The treatment of patients with pure seminoma of the testis relies heavily on primary or adjunctive radiotherapy following diagnostic biopsy. For greater than 90% of patients with clinical stages A to B2 seminoma, irradiation of the infradiaphragmatic lymph nodes at relatively low doses (2500 cGy) accomplishes remission and long-term survival. For patients with bulky abdominal disease (clinical stage B3), chemotherapy is favored and produces remission and cure in approximately 90% of such individuals.

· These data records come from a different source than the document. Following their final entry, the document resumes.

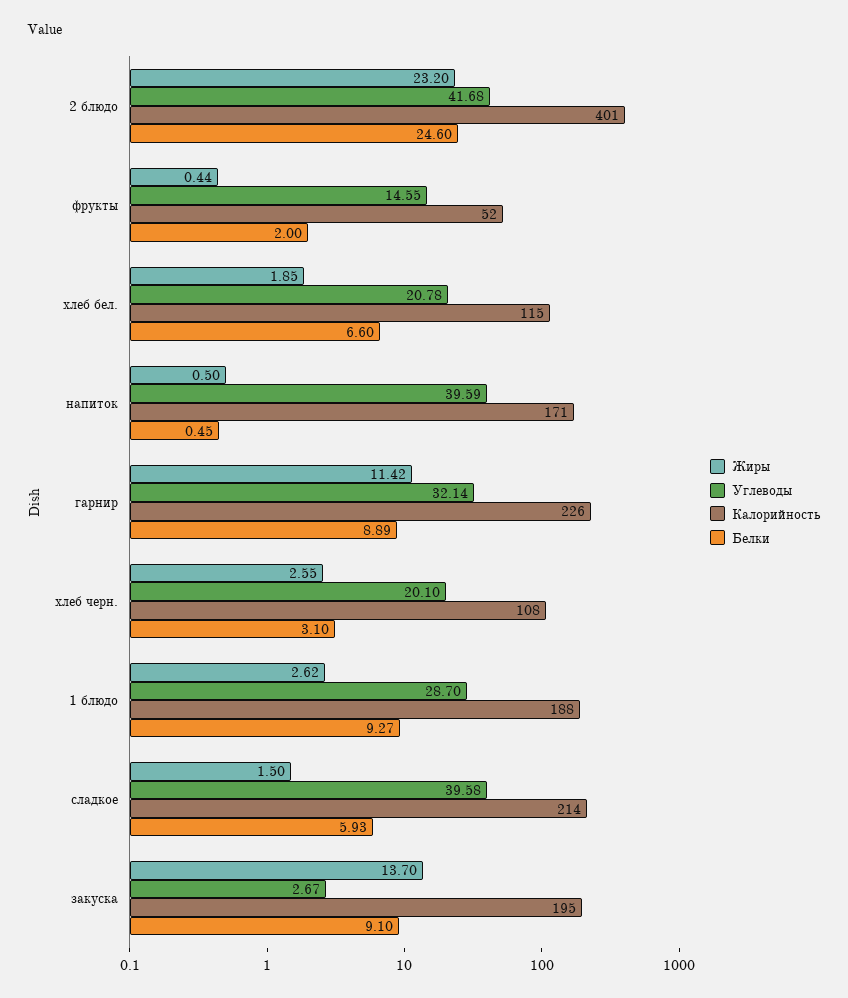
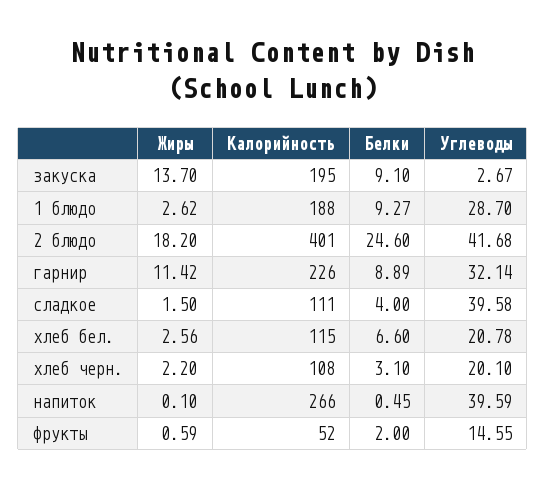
Жиры, 2 блюдо: 23.2 -> 18.2
Жиры, фрукты: 0.44 -> 0.59
Жиры, хлеб бел.: 1.85 -> 2.56
Жиры, напиток: 0.5 -> 0.1
Калорийность, напиток: 171 -> 266
Жиры, хлеб черн.: 2.55 -> 2.2
Калорийность, сладкое: 214 -> 111
Белки, сладкое: 5.93 -> 4

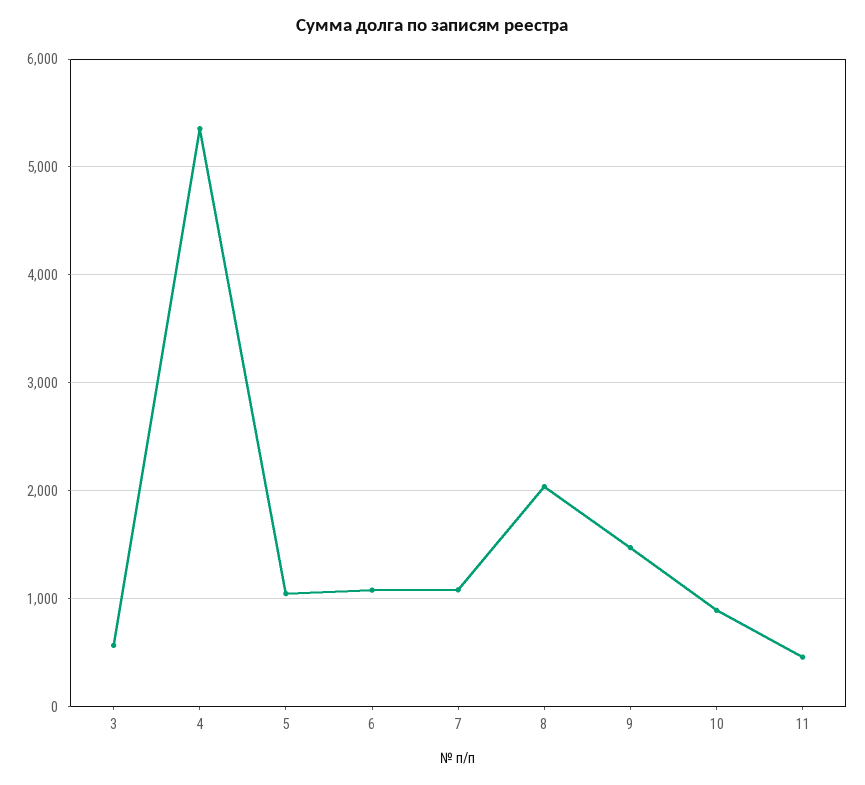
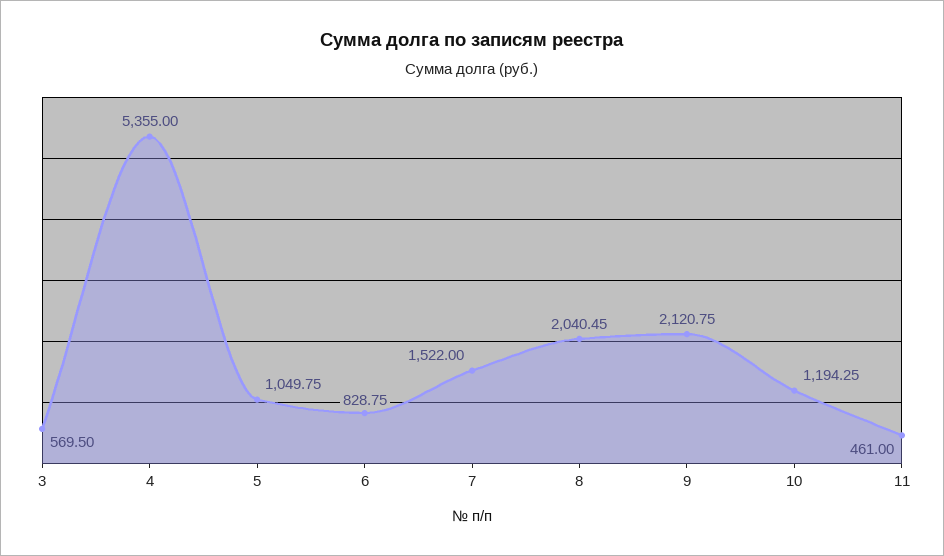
6: 1100 -> 828.75
7: 1100 -> 1522
9: 1500 -> 2120.75
10: 900 -> 1194.25

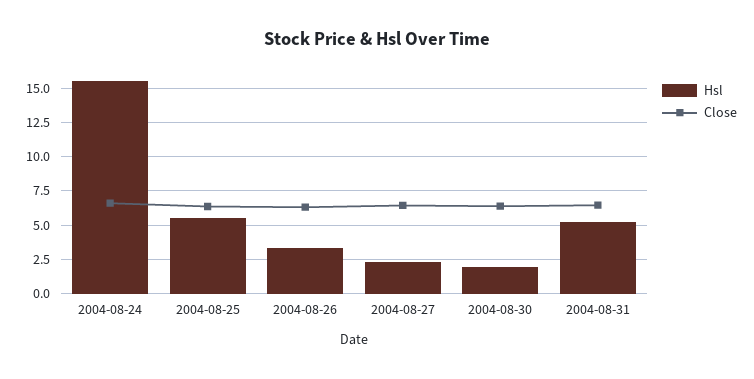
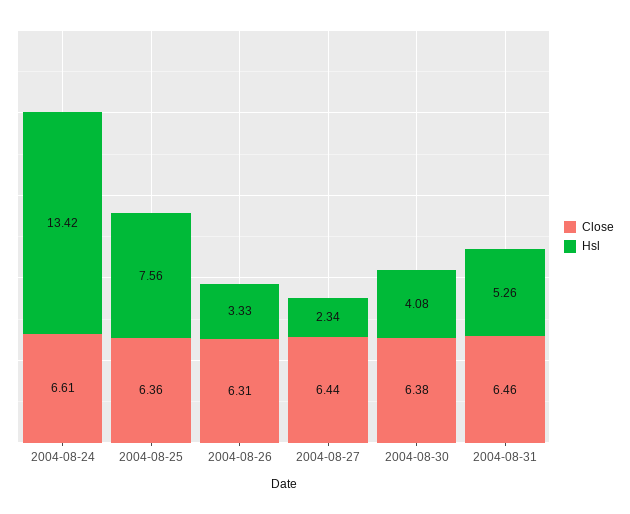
Hsl, 2004-08-24: 15.5 -> 13.42
Hsl, 2004-08-25: 5.5 -> 7.56
Hsl, 2004-08-30: 2 -> 4.08

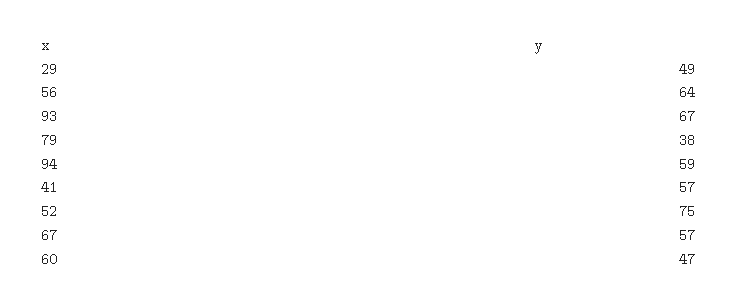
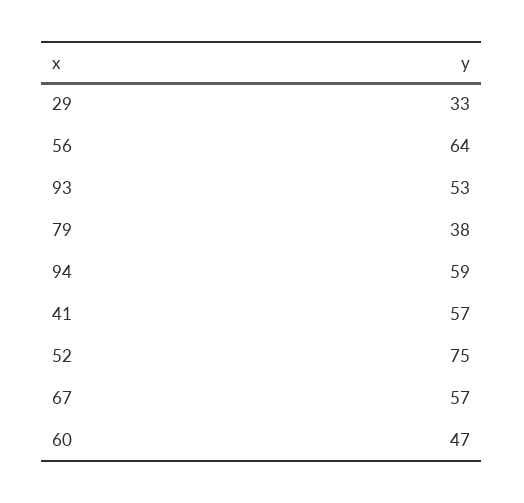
29: 49 -> 33
93: 67 -> 53

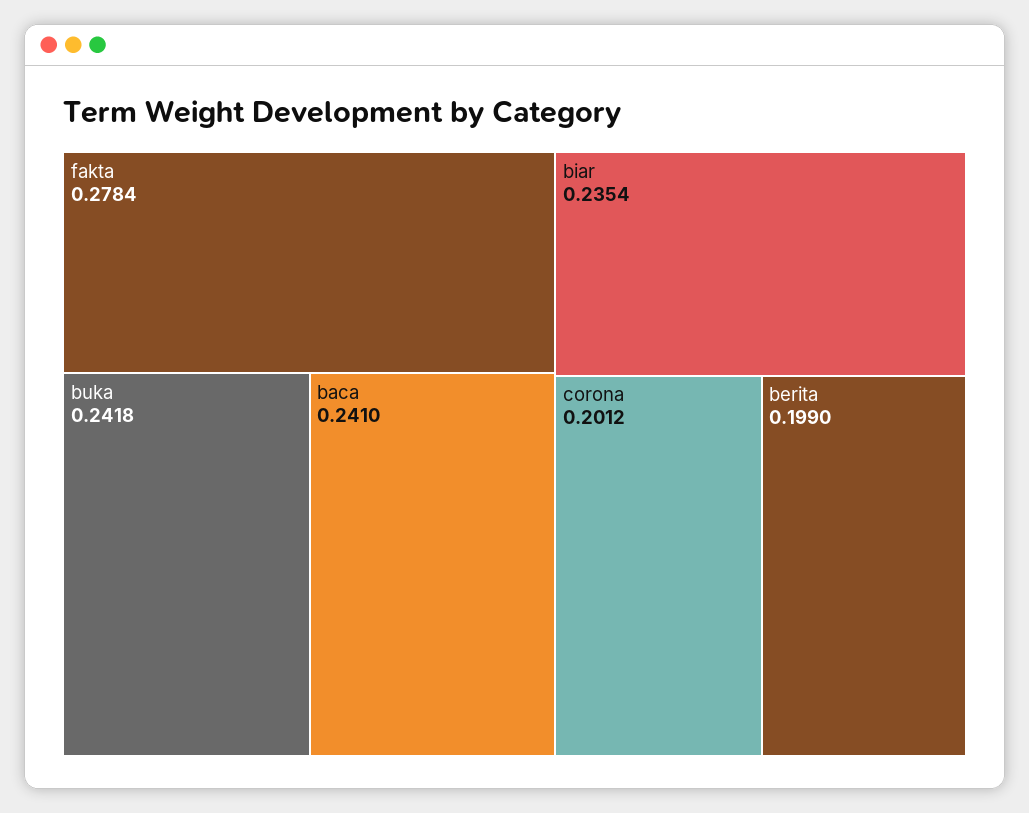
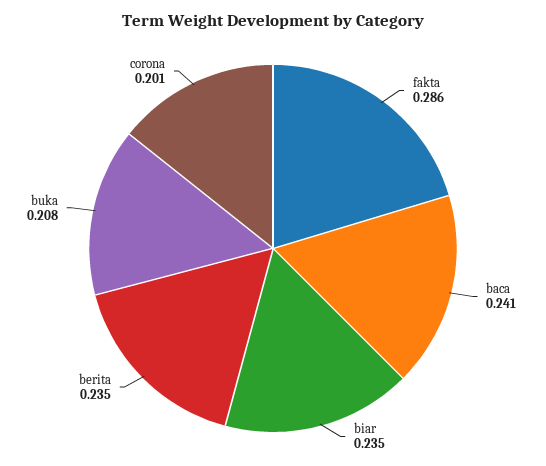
fakta: 0.2784 -> 0.286
buka: 0.2418 -> 0.208
berita: 0.199 -> 0.235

For the patient who comes to medical attention with advanced (clinical stage C) disease in supradiaphragmatic lymph nodes, viscera, solid organs, soft tissues, and/or bone (a rare event in patients with seminoma), chemotherapy remains the mainstay of treatment. The chemotherapeutic management of patients with testicular cancer represents one of the most important advances in cancer treatment, contributing to reliably curative multidisciplinary therapy for approximately 96% of testis cancer patients diagnosed annually. A chemotherapy regimen developed at Indiana University utilizing cisplatin, etoposide, and bleomycin (PEB) has received wide acceptance as a safely administered and highly effective means to treat advanced or recurrent cancer (Table 97-5). Three to four courses of this regimen are curative for greater than 90% of patients with "good-risk" disseminated nonseminomatous germ cell cancer or pure seminoma. For patients manifesting "poor-risk" characteristics such as large-volume, bulky cancer, nonlung visceral organ involvement, and high levels of lactate dehydrogenase (LDH), AFP, and β-HCG, initial management may include PEB chemotherapy or participation in ongoing clinical trials. Thirty-five to forty percent of patients with poor-risk disseminated cancer relapse after such therapy. Additional methods for improving the disease management and survival of relapsing patients include the liberal use of surgery to resect residual tumor masses, salvage chemotherapy, and, rarely, high-dose chemotherapy with or without autologous bone marrow or peripheral stem cell rescue.